#### Provided data
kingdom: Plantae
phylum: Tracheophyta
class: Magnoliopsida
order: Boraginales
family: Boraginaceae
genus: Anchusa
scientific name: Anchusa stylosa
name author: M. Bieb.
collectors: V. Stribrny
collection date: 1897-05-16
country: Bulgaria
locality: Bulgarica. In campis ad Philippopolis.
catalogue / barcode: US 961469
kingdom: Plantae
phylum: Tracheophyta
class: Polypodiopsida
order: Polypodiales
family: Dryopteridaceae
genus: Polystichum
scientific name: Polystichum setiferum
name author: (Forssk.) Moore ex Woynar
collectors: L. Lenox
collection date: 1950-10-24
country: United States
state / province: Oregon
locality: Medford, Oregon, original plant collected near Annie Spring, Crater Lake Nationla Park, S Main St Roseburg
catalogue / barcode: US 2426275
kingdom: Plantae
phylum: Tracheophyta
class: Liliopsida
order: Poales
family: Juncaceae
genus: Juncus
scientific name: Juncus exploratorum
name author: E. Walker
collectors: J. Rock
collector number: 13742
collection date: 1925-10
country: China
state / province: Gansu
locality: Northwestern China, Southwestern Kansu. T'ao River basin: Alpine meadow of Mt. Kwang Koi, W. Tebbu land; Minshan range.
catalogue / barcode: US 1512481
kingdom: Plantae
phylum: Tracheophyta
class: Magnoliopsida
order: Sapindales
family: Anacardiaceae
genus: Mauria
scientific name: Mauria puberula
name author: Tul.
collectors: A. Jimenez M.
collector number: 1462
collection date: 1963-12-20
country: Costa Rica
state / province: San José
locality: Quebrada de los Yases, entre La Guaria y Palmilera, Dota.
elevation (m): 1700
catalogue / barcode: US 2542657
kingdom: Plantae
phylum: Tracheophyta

#### Problem requirements
Turn every line of the data above into a numbered list, leaving out any blank lines.

#### Solution
1. kingdom: Plantae
2. phylum: Tracheophyta
3. class: Magnoliopsida
4. order: Boraginales
5. family: Boraginaceae
6. genus: Anchusa
7. scientific name: Anchusa stylosa
8. name author: M. Bieb.
9. collectors: V. Stribrny
10. collection date: 1897-05-16
11. country: Bulgaria
12. locality: Bulgarica. In campis ad Philippopolis.
13. catalogue / barcode: US 961469
14. kingdom: Plantae
15. phylum: Tracheophyta
16. class: Polypodiopsida
17. order: Polypodiales
18. family: Dryopteridaceae
19. genus: Polystichum
20. scientific name: Polystichum setiferum
21. name author: (Forssk.) Moore ex Woynar
22. collectors: L. Lenox
23. collection date: 1950-10-24
24. country: United States
25. state / province: Oregon
26. locality: Medford, Oregon, original plant collected near Annie Spring, Crater Lake Nationla Park, S Main St Roseburg
27. catalogue / barcode: US 2426275
28. kingdom: Plantae
29. phylum: Tracheophyta
30. class: Liliopsida
31. order: Poales
32. family: Juncaceae
33. genus: Juncus
34. scientific name: Juncus exploratorum
35. name author: E. Walker
36. collectors: J. Rock
37. collector number: 13742
38. collection date: 1925-10
39. country: China
40. state / province: Gansu
41. locality: Northwestern China, Southwestern Kansu. T'ao River basin: Alpine meadow of Mt. Kwang Koi, W. Tebbu land; Minshan range.
42. catalogue / barcode: US 1512481
43. kingdom: Plantae
44. phylum: Tracheophyta
45. class: Magnoliopsida
46. order: Sapindales
47. family: Anacardiaceae
48. genus: Mauria
49. scientific name: Mauria puberula
50. name author: Tul.
51. collectors: A. Jimenez M.
52. collector number: 1462
53. collection date: 1963-12-20
54. country: Costa Rica
55. state / province: San José
56. locality: Quebrada de los Yases, entre La Guaria y Palmilera, Dota.
57. elevation (m): 1700
58. catalogue / barcode: US 2542657
59. kingdom: Plantae
60. phylum: Tracheophyta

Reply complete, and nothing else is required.